Menjelang malam, Sena mengobrol dengan Ansel lewat telepon video. Tentu saja gadis itu yang menghubunginya lebih dulu, Sena merasa dengan pria yang entah bagaimana ceritanya kini sudah menjadi pacarnya itu, dia merasa benar-benar menjatuhkan harga dirinya.
Beruntung kali ini dia bisa menggunakan dalih ingin mengabarkan pada pemuda itu, bahwa sore tadi dia sudah ke rumah sakit tempat dokter teman papinya berjaga.

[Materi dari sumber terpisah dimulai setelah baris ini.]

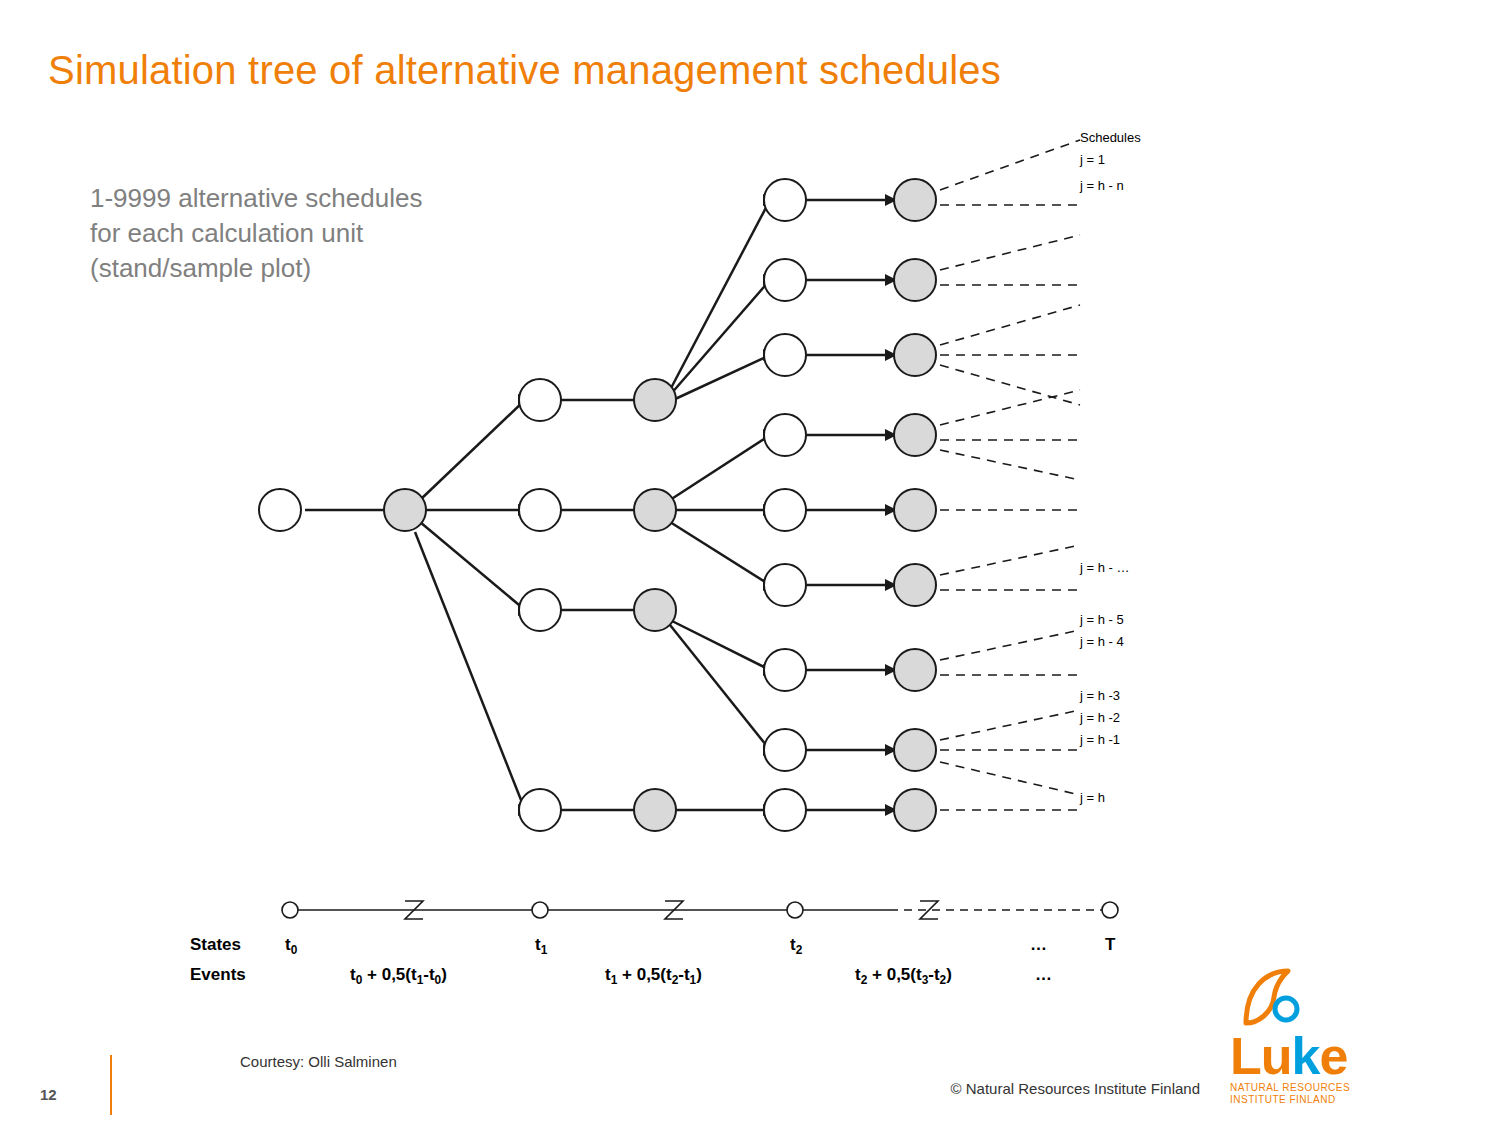Simulation tree of alternative management schedules
1-9999 alternative schedules
for each calculation unit
(stand/sample plot)
Schedules
j = 1
j = h - n
j = h - …
j = h - 5
j = h - 4
j = h -3
j = h -2
j = h -1
j = h
States t0 t1 t2 … T
Events t0 + 0,5(t1-t0) t1 + 0,5(t2-t1) t2 + 0,5(t3-t2) …
Courtesy: Olli Salminen
12
© Natural Resources Institute Finland
Luke
NATURAL RESOURCES
INSTITUTE FINLAND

Berhubung masih sibuk, Sena meninggalkan obat-obatan di sana untuk diperiksa.
"Lo nggak rindu apa gimana gitu sama gue, ngabarin aja nggak pernah, nelepon juga gue duluan. Apa-apaan, lo suka sama gue apa nggak sih sebenernya?" Sena lama-lama sewot juga, menjalin hubungan dengan pria yang tidak peka semelelahkan ini ternyata.
Di layar ponselnya itu, wajah tampan Ansel tampak memenuhi layar, terlalu penuh hingga rasanya hanya terlihat bibir, hidung dan matanya saja. Pemuda itu tersenyum menanggapi omelannya.
"Mundurin dikit hapenya mundurin," titah Sena, dengan menggerak-gerakan telapak tangannya agar Ansel menjauh dari kamera. "Munduran dikit gantengnya kelewatan."
"Apah?"
"Muka lo kelebaran. Munduran."
"Seperti ini?" Ansel sedikit menjauh dari kamera yang dipegangnya, kali ini sedikit menampakan bagian leher juga dada.
"Iya gitu emang lo nggak pernah video call apah?"
"Belum pernah. Eh beberapa kali si, jarang."
"Astaga!" Pekik Sena tidak percaya, lo punya hape buat apaa!" Imbuhnya.
Ansel tampak berpikir. "Menghubungi seseorang?"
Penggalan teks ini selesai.